Professor McConnell is correct when he states that marriage has generally been the provenance of the states. Nevertheless, the Supreme Court has stepped in when a state’s restrictions on marriage have violated equal protection, such as in Loving v. Virginia. ("While the state court is no doubt correct in asserting that marriage is a social relation subject to the State's police power, Maynard v. Hill, 125 U. S. 190 (1888), the State does not contend in its argument before this Court that its powers to regulate marriage are unlimited notwithstanding the commands of the Fourteenth Amendment. Nor could it do so in light of Meyer v. Nebraska, 262 U. S. 390 (1923), and Skinner v. Oklahoma, 316 U. S. 535 (1942)." (Loving at 7)) In addition, the definition of marriage is a federal issue when it concerns how federal statutes are interpreted and how federal monies are expended.
I agree with Professor McConnell that, in most cases, states should have the power to make decisions that are different than other states. However, this does not apply to same-sex marriage because it treats one group of law-abiding individuals differently from another group. This is what equal protection is about. I also think that states should be allowed to make their own policy decisions. However, is whether to discriminate against a group of people based solely on an immutable characteristic a policy decision?

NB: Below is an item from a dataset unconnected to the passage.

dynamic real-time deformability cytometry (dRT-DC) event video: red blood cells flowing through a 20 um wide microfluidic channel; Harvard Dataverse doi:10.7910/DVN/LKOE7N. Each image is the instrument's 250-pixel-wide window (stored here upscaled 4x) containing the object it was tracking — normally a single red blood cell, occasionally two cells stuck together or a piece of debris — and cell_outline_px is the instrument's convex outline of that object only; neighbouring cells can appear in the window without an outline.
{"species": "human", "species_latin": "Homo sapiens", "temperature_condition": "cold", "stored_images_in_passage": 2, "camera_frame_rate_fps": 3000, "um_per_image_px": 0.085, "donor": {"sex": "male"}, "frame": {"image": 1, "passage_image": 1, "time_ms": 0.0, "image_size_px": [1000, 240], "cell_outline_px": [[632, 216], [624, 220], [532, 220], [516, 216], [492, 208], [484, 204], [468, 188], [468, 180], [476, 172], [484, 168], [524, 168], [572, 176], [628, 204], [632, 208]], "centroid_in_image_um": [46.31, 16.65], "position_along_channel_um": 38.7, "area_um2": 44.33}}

I also agree with Professor McConnell that making a major change like legalizing same-sex marriage would be easier to accept if it came through the democratic process. Nevertheless, did the Supreme Court wait for the democratic process concerning racial or gender discrimination? Sometimes, the democratic decision is slow or never comes, and the Supreme Court must make a decision. As far as those who oppose same-sex marriage being labeled as "irrational" or "bigoted," a decision striking down restrictions on same-sex marriage will have no more effect than did other cases on gay rights, such as Lawrence or Romer.
Professor McConnell talks about the morality of the democratic process. I agree that this is very important and that it has not been recognized enough in recent constitutional jurisprudence. However, there is another morality–a morality that protects the individual from an overreaching government. Not only does this morality take precedence over democracy, the drafters wrote the Bill of Rights so it would. ("Marriage is one of the "basic civil rights of man," fundamental to our very existence and survival." (Loving at 12))
In recent years, our country has recognized that gays and lesbians are equal moral members of our society. Similarly, the Supreme Court has protected the rights of gays and lesbians in Romer and Lawrence. It is time that the Supreme Court take the final step to giving them full citizenship by striking down DOMA and restrictions on same-sex marriage for the entire nation.